* _Text provided_:
Thursday, March 9

The vanished streams of Panchkula

Right through what is now Panchkula, just fifty years ago, ran five water streams. With them, a whole culture and ecology of sustenance have vanished, reports Gagandeep Singh Ghuman
The singular and final proof of a civilisation is its relationship with water
There were times when cities were built by water. That was when water was seen as a resource. These days, when water is seen as a commodity, cities have stopped keeping that company. Anyone who hears of Panchkula ((which means the city of five streams) might imagine a dash of Venice in it. Panchkula may not lack much compared to other cities of India; a scenic expanse in the foothills of lower Shivaliks, wide tree-lined roads and cleanliness, almost a virtue for an Indian city. What it lacks is just its own meaning. No other city belies its name so thoroughly as Panchkula.
Where have the five streams gone? Ask your urban planner. Or ask Gargi Prasad. Just 45 years ago, when Gargi was a little boy, water was as abundant as air or earth or sky. He never knew he would have to think of water just as he thinks of things that you buy and consume. Gargi lived among five streams fed by nearby Ghaggar river. He lived in a Panchkula that was yet to be robbed of its meaning.
He remembers the best game of those days; grabbing fish in the streams. These days children do play in water, but it isn't grabbing fish. Gargi thinks either he is losing his sense of proportion or the world has grown unreasonable. No, it's not that his grandchildren no longer grab fish, it's something else: A ticket for water. He describes the new water game he takes his grandchildren Ankit and Kundan to play: 'You stand in a queue and pay fifty rupees to buy a ticket. All for being put in pools and pipes of stale water.' That's the game at nearby water park, a far cry from his own childhood game of grabbing fish.
The new urban game that leaves out geographical features like water streams, which sustained life for so long, may leave you with a ticket far more expensive than fifty rupees.
"Today it's ticket for water, who knows, tomorrow it may be murder for water," says Gargi. That tomorrow came last summer in Rajiv Colony, Pannchkula's worst slum, and knocked at the doors of Ram Nivas.
It was almost 9 O'clock in the morning and his wife Kala Devi was late for collecting water. Just as she picked her three buckets to start the small 200 mtr journey from her house to the community tap, she wished she would not see what she had seen for years now. The long serpentine queue that was breaking slowly to encircle the tap like a mob. With the heat rising, tempers fraying and water about to make its 9 am exit hastily, she could not imagine the long day without her three buckets of water. In her frantic attempts to claim the water that she had lost because of her coming late, a minor scuffle broke out. Someone hit her on the head with a steel bucket. After 15 days in the bed, she succumbed to her injuries. She got a few columns in newspapers, just like such a death warrants these days.

* _Data segment_:
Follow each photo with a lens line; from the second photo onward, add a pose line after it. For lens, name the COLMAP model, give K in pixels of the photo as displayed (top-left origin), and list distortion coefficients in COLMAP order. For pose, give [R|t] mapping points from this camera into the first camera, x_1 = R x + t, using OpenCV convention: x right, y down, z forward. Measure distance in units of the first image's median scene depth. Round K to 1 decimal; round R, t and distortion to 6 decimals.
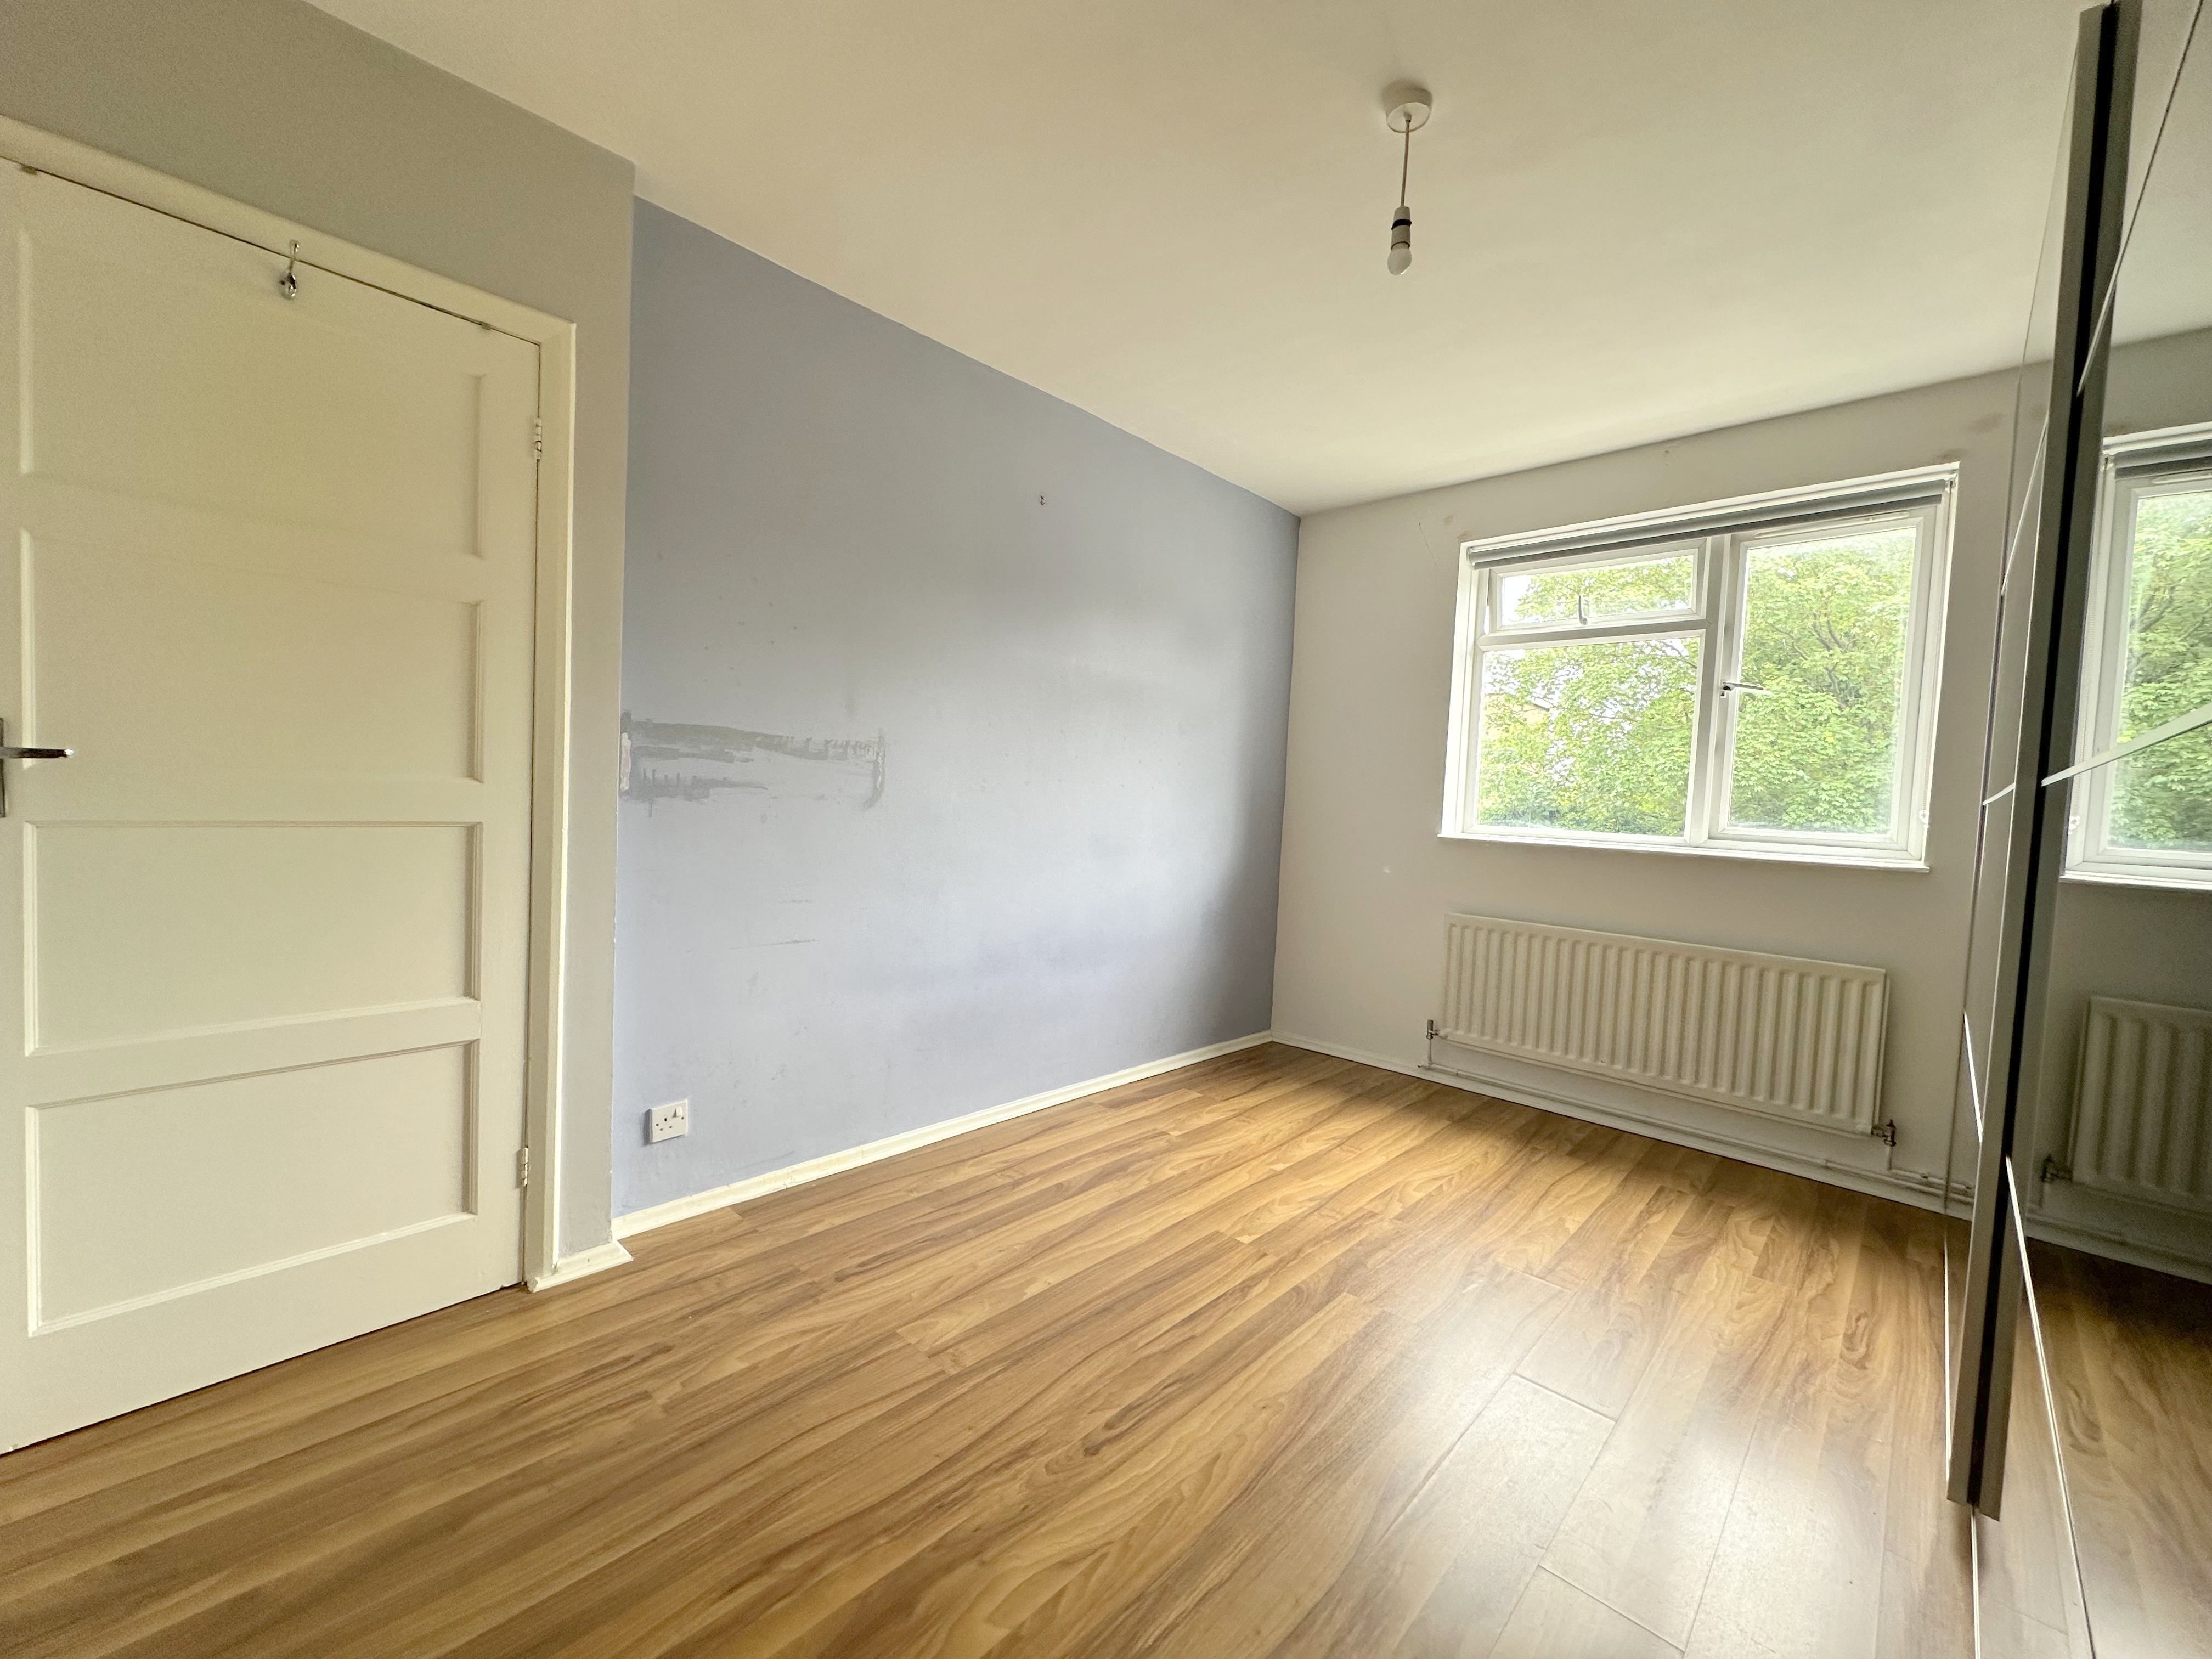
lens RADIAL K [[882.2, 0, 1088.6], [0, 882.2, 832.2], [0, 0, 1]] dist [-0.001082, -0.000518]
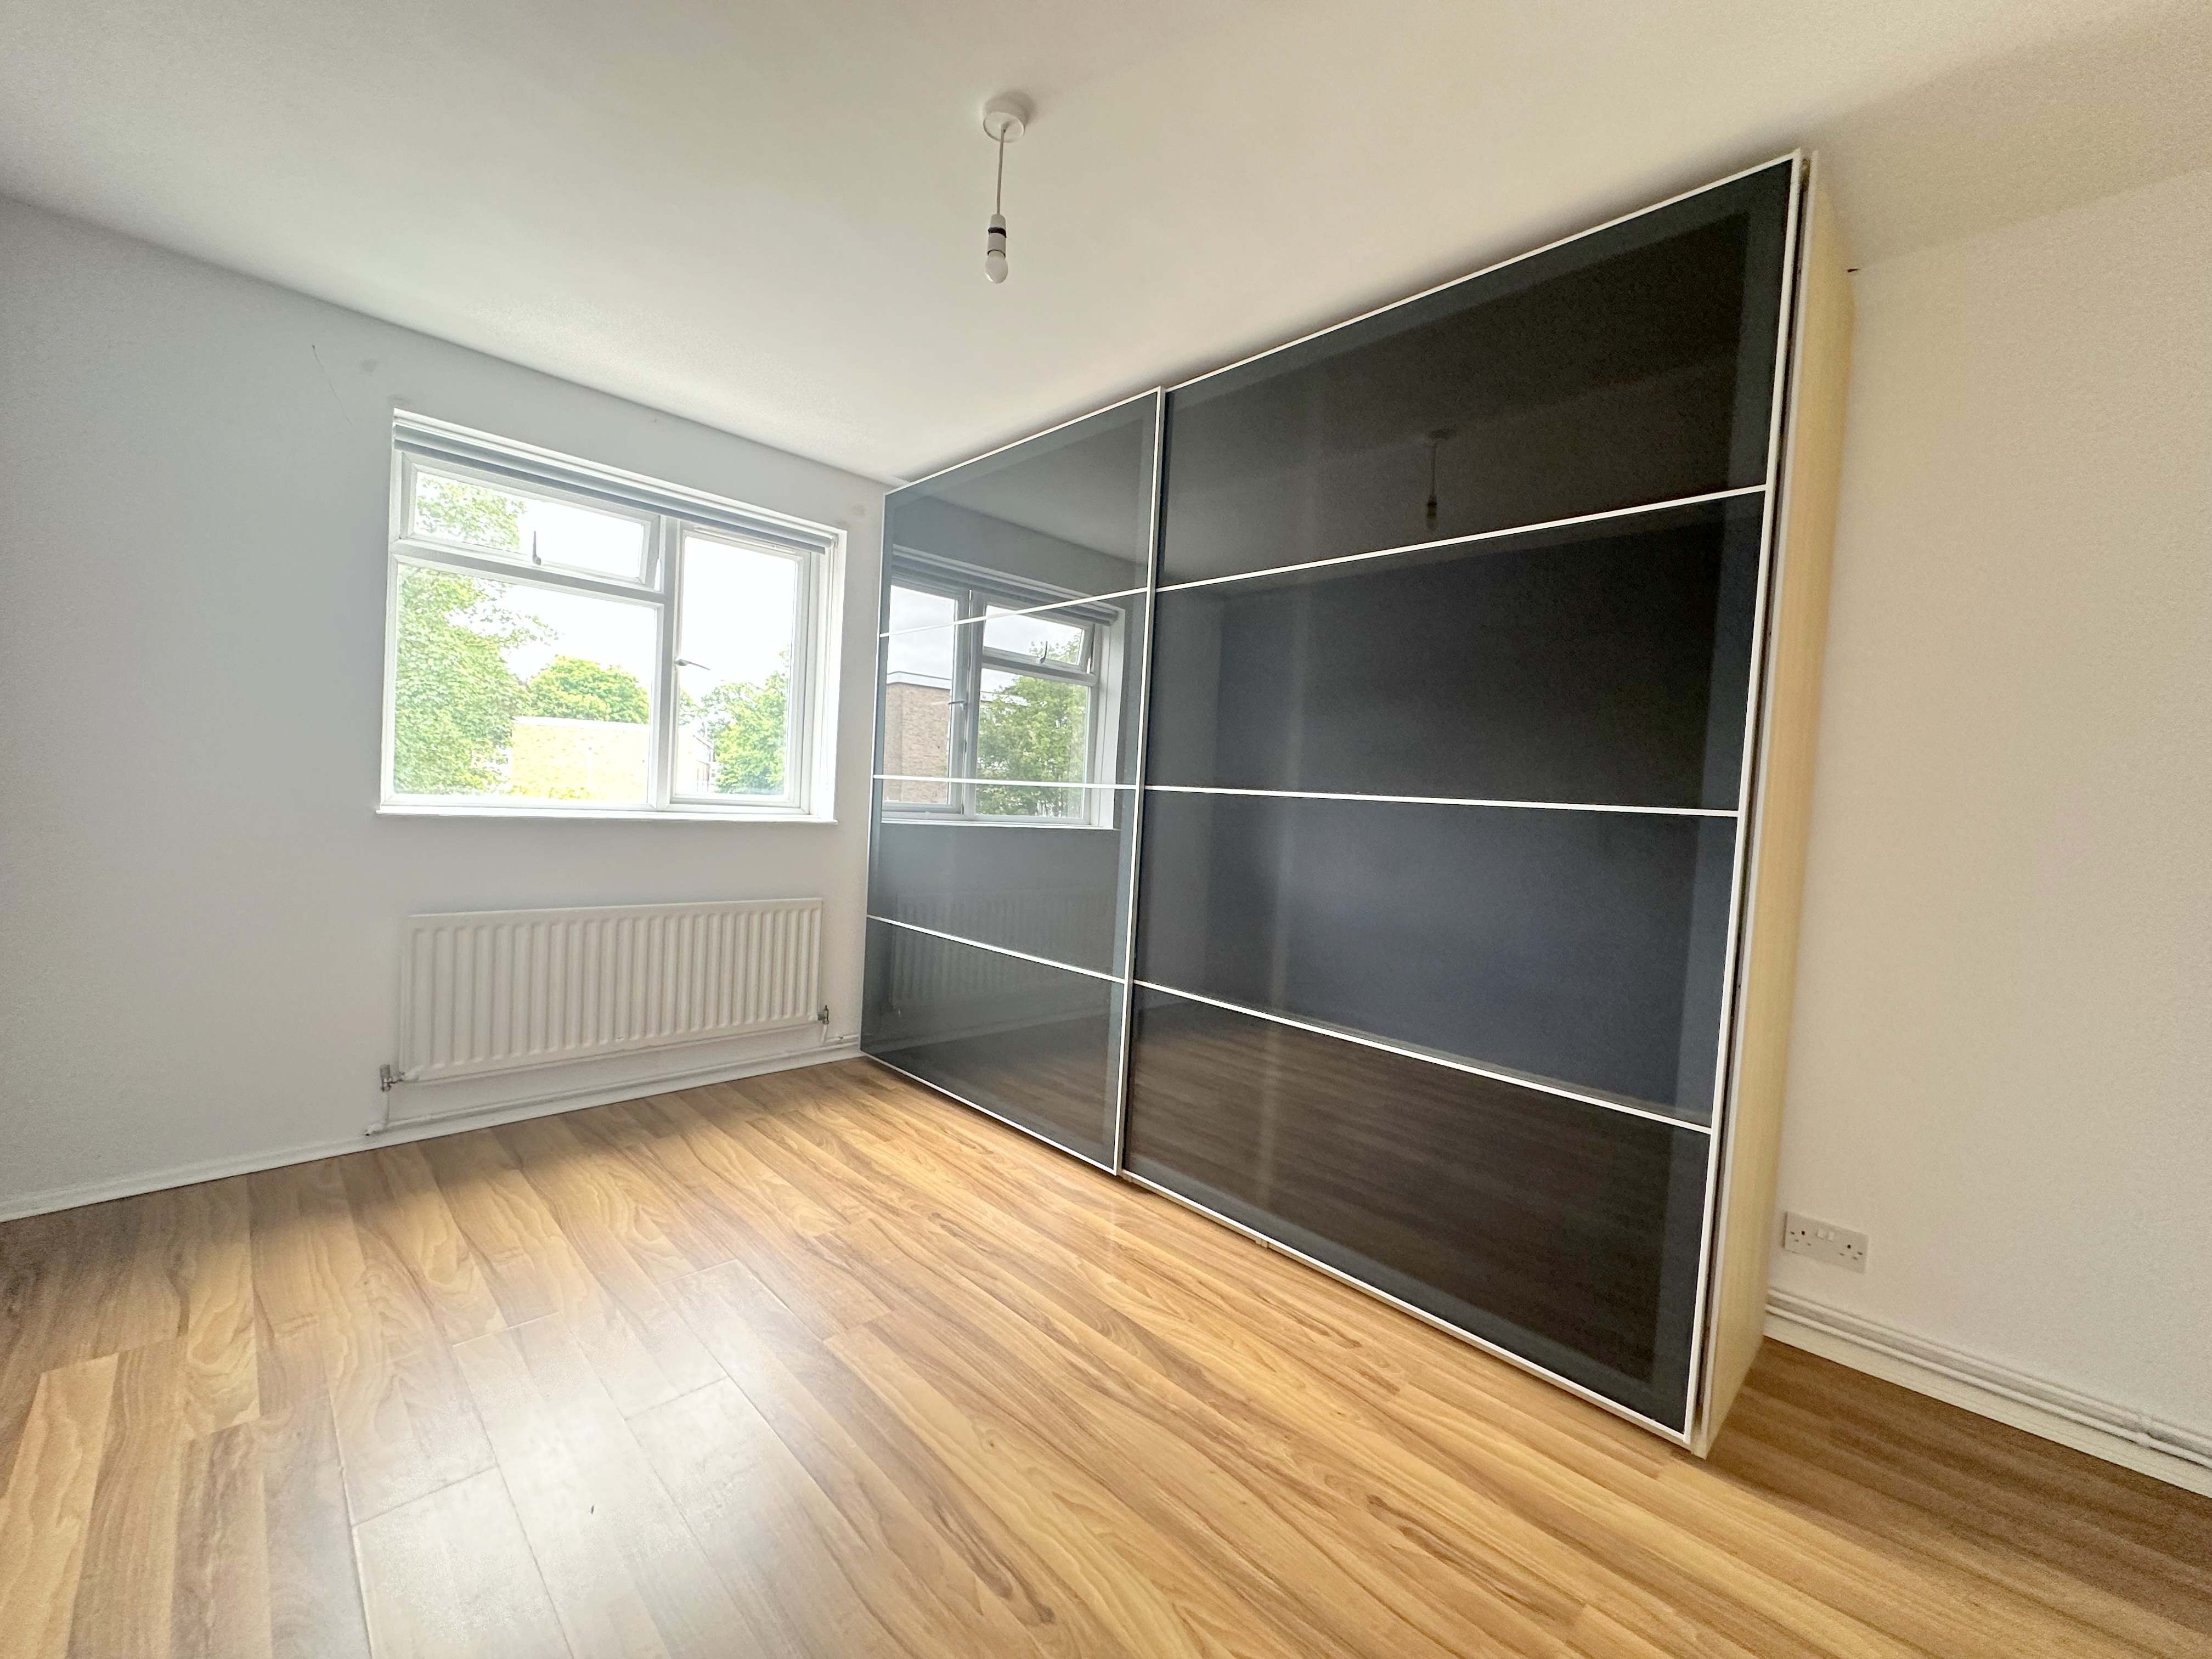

* _Directions_:
Continue the article on the vanished streams of Panchkula, starting right after its last sentence.

* _Answer space_:
Not far from Rajiv colony, you can see a faint trail of almost invisible trench filled with small forest shrubs and waste. If you look close enough, you will see here the dying history of Panchkula that unfortunately could not become its present. These are the remains of one of the five kuhls (streams) that gave your city its name and once enough water so that people don't think of water parks or murders.
Fifty years ago, Kanti Prasad Bhalla would have laughed at these improbables. He loved those streams and they are etched in his memory like grooves. "They used to tale off from the upper reaches of the river Ghaggar and flow through several villages. One flowed from Manimajra to Mauli . The second would take off from Chandimandir to the villages of Chandigarh. Another ran along Ghaggar river, irrigating villages as far as Haripur. Yet another ran behind Suraj theatre. All intersected at a point called Panchkula, behind what is now Red Bishop hotel." The kuhls, or streams, quenched their thirst, irrigated their fields, their children bathed in them and by them they also washed their clothes. Kuhls also supported a primitive industry; 'harhats' or flour mills and brick kilns that used water from the kuhls. There was a little bit of the kuhls in every act of the day.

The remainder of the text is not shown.